Usemos este último episodio como ejemplo del accionar de la organización y lo que discute y resuelve en su seno. En medio del temor global por la posibilidad de que estas agresiones deriven en una escalada del conflicto, el Consejo de Seguridad de la ONU se reunió de emergencia, una medida habitual cuando ocurre este tipo de incidentes.
En suma, si nos ceñimos estrictamente a lo que se supone que es su propósito original y principal (mantener la paz y la seguridad en el mundo), el balance de su accionar claramente es deficitario”.
La reunión se llevó a cabo el pasado 14 de abril. Ambos países, como era de esperarse, defendieron la legitimidad de sus acciones.
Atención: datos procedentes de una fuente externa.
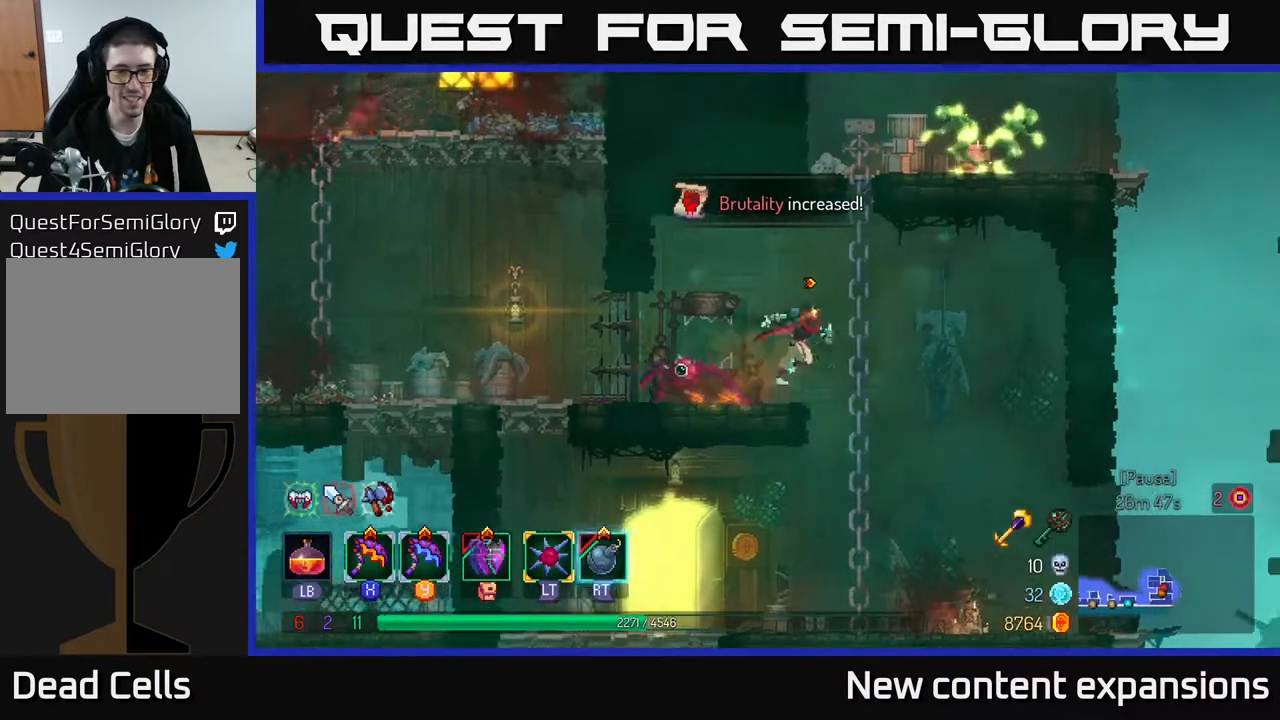
{"buttons": ["DPAD_RIGHT"], "left_stick": "center", "right_stick": "center", "events": [[67, "A", "up"], [100, "A", "down"], [217, "DPAD_UP", "down"], [250, "A", "up"], [267, "DPAD_RIGHT", "up"], [350, "DPAD_RIGHT", "down"], [367, "X", "down"], [400, "DPAD_UP", "up"], [500, "X", "up"]]}
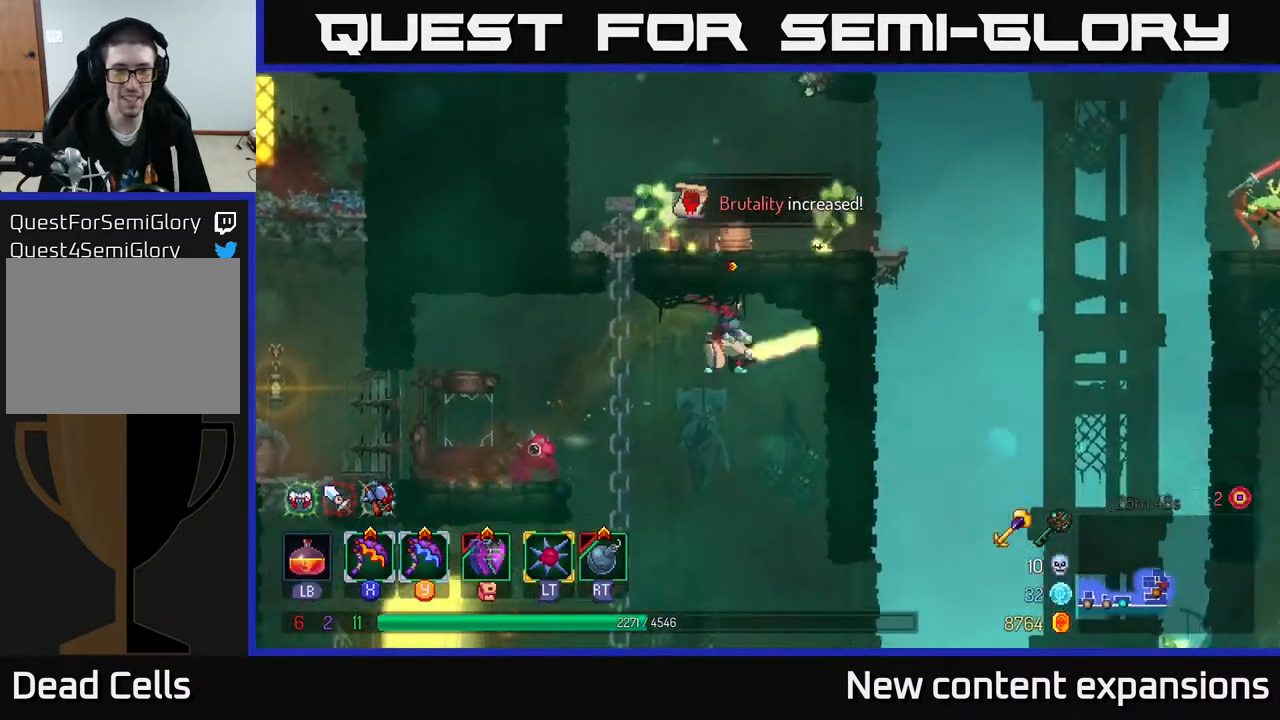
{"buttons": ["DPAD_UP"], "left_stick": "center", "right_stick": "center", "events": [[33, "DPAD_RIGHT", "up"], [50, "DPAD_UP", "down"], [67, "DPAD_LEFT", "down"], [133, "A", "down"], [250, "A", "up"], [450, "DPAD_LEFT", "up"]]}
El embajador de Israel ante la ONU, Gilad Erdan, pidió al Consejo de Seguridad que actúe de inmediato y que se impongan fuertes sanciones contra Irán. El embajador iraní, por su parte, argumentó que su país había ejercido su “derecho a la autodefensa” y acusó al Consejo de Seguridad de no haber “faltado a su deber” al no condenar el ataque aéreo al consulado de Teherán en Damasco ocurrido el pasado 1 de abril. Al final, como era fácil de prever, el Consejo de Seguridad no tomó acción alguna y la participación de Naciones Unidas se limitó a realizar algunas invocaciones a la moderación. El secretario general de la ONU, António Guterres, alertó que “Oriente Medio está al borde del abismo” y comentó que “ni la región ni el mundo pueden permitirse más guerras”. Es decir, repitió lo que todos ya sabemos.
¿Para qué sirve la ONU, entonces? En el contexto de la elaboración de este artículo le planteé esta cuestión a algunos analistas y expertos en temas internacionales. Las respuestas abundan en matices, desde luego, pero en general dan cuenta de una mirada sumamente crítica sobre la organización. “Si le tuviera que poner un título, diría que las Naciones Unidas es el lugar donde los países puede hacer catarsis y nada más”, comentó Carlos Novoa, magister en relaciones internacionales y periodista con experiencia cubriendo conflictos en Medio Oriente. Francesco Tucci, analista internacional y experto en geopolítica, señaló por su parte que su actuación en los conflictos recientes es insuficiente. “Se debe revisar no solo todo el modelo de gobernanza mundial, sino la organización de la misma ONU o terminará siendo intrascendente”, advirtió.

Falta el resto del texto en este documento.